Accueil > Actualités > Politique • LEFASO.NET • jeudi 12 mai 2022 à 22h35min
Terrorisme au Burkina : « On ne peut pas négocier en état de faiblesse », prévient Ahmed Aziz Diallo

« Vous ne pouvez pas négocier pendant que vous êtes en état de faiblesse comme on a l’impression aujourd’hui.

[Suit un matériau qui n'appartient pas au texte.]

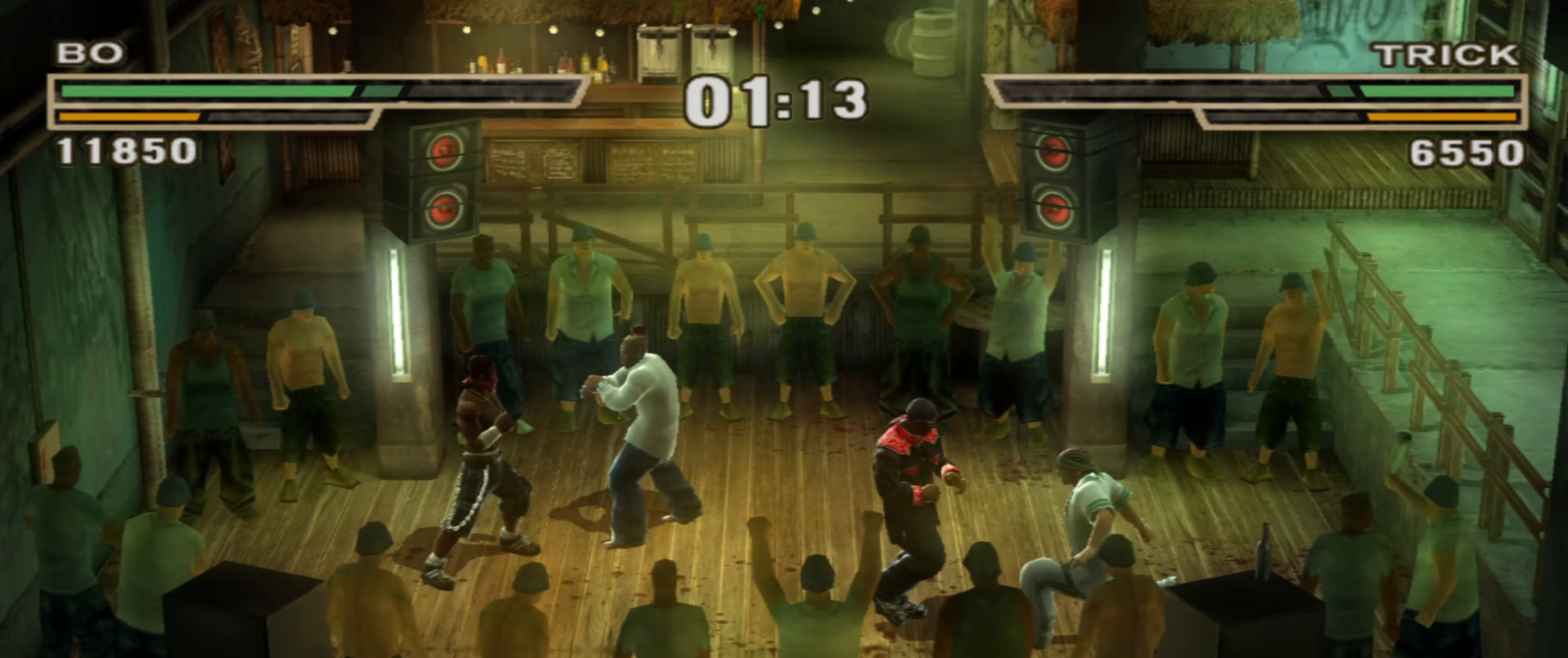
{"buttons": [], "left_stick": "center", "right_stick": "center", "events": [[33, "R1", "down"], [33, "left_stick", "up"], [100, "R1", "up"], [167, "left_stick", "center"]]}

Car cela ressemble plus à de la capitulation ». C’est ce qu’a indiqué l’ancien député Ahmed Aziz Diallo lors de la conférence de presse de l’alliance "Ensemble pour le Faso", ce jeudi 12 mai 2022 à Ouagadougou.

Il faisait allusion à l’annonce faite par les autorités de créer des comités locaux de dialogue pour la restauration de la paix dont la mission est d’entreprendre des approches avec les membres des groupes armés qui sèment l’insécurité dans certaines parties du territoire.

Pour l’alliance, l’État burkinabè doit d’abord rétablir le rapport de force avant de passer au dialogue avec les groupes armés.

Au sujet de la coopération internationale, Abdoul Karim Sango, membre de l’alliance “Ensemble pour le Faso”, a souligné que l’alliance n’était ni pro-russe ni pro-français car selon lui, personne ne viendra sauver les Burkinabè à leur place.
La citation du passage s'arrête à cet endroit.